I would have been pissed if some jerk mom had shown up with her toddlers after we went through the trouble of trying to give my kid some baby free time on her freakin birthday.
Anonymous wrote:Anonymous wrote:Anonymous wrote:Ugh. I feel your pain op. I’m sorry! Unless you are a single parent or really can’t find another way, DONT BRING OR ASK TO BRING SIBLINGS!
I don’t think you have to be a single parent to not have childcare on the weekends. How many people do you really know that have two parents home all weekend every weekend?
Um- most two parent families? Even my military DH is around most weekends.
Anonymous wrote:This thread is a perfect example of lack of empathy. The inability to put yourself in anyone else's situation. To the person who believes that in two parent households, they are most likely both at home every weekend. Maybe in your social circle, however, not in the real world. It may be difficult to imagine what it is like to have to decline every invite because of lack of child care. It is not rude to ask a question, many parents (apparently not on DCUM!) are very straightforward with a response. Again, typical DCUM thread. Get over yourself.
Anonymous wrote:Anonymous wrote:Anonymous wrote:Anonymous wrote:Anonymous wrote:OP - I state whether or not siblings are included in the initiation to avoid this.
So many people post here asking others to change when the easiest thing is to change yourself.
Because the envelope the invite is in that’s addressed to Larla —and Larla alone— is just too vague to decipher.
Your time machine is waiting outside to get back to the present.
No one is sending invitations in envelopes anymore.
Every single classmate invite both my kids have received since K, has been paper invite in envelope.
Ok so its in your kid's backpack and that right there tells you which one of your kids is invited. Or do your kids share a backpack too??!!
Anonymous wrote:Anonymous wrote:Anonymous wrote:Anonymous wrote:OP - I state whether or not siblings are included in the initiation to avoid this.
So many people post here asking others to change when the easiest thing is to change yourself.
Because the envelope the invite is in that’s addressed to Larla —and Larla alone— is just too vague to decipher.
Your time machine is waiting outside to get back to the present.
No one is sending invitations in envelopes anymore.
Every single classmate invite both my kids have received since K, has been paper invite in envelope.
Anonymous wrote:Anonymous wrote:Ugh. I feel your pain op. I’m sorry! Unless you are a single parent or really can’t find another way, DONT BRING OR ASK TO BRING SIBLINGS!
I don’t think you have to be a single parent to not have childcare on the weekends.
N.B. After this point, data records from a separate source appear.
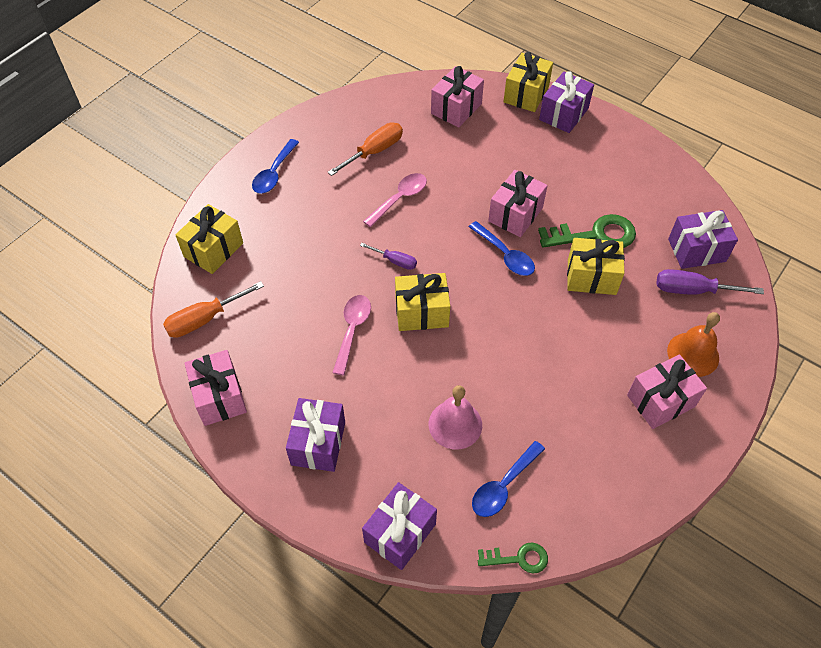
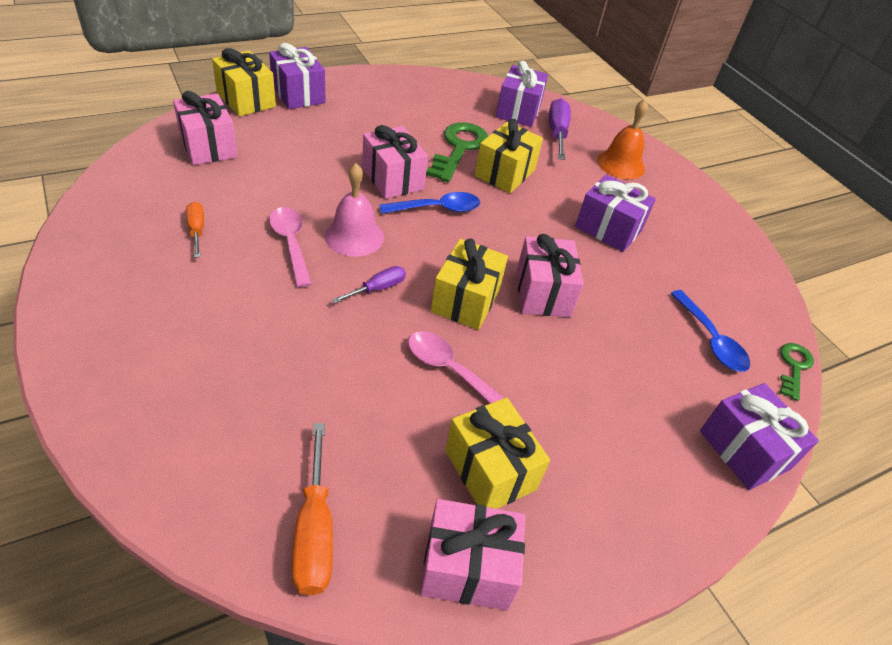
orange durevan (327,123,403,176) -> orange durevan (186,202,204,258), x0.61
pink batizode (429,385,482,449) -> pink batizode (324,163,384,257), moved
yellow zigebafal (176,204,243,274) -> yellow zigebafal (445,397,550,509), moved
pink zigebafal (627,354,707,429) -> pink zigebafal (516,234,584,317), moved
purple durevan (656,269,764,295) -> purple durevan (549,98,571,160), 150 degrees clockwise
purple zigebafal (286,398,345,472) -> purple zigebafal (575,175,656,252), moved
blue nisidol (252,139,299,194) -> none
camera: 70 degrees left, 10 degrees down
How many people do you really know that have two parents home all weekend every weekend?
Anonymous wrote:Anonymous wrote:I wish evites made clearer to whom they are addressed. My kids are little, so they do not have their own email addresses. But, they are also very close in age and are both friends with many of the same kids. Sometimes, I honestly cannot tell if the birthday kid is inviting one of my kids or both of them.
That said, I generally agree with OP that, if you have to ask, you should do so privately and in a way that makes it easy for the host to say no.
This. The typical evite leaves it up to the person accepting to say how many people are coming. Also the convention at our school is to welcome siblings, so I don’t think it’s rude at all to ask for clarity.
Anonymous wrote:DCUM seems somewhat divorced from my real life on this topic. At both of my kids’ schools, siblings have either been invited to every party or a vague invitation has later been clarified to include siblings (probably in response to someone asking, but not me). Kids are young so things might change as they’re older.
Anonymous wrote:Ugh. I feel your pain op. I’m sorry! Unless you are a single parent or really can’t find another way, DONT BRING OR ASK TO BRING SIBLINGS!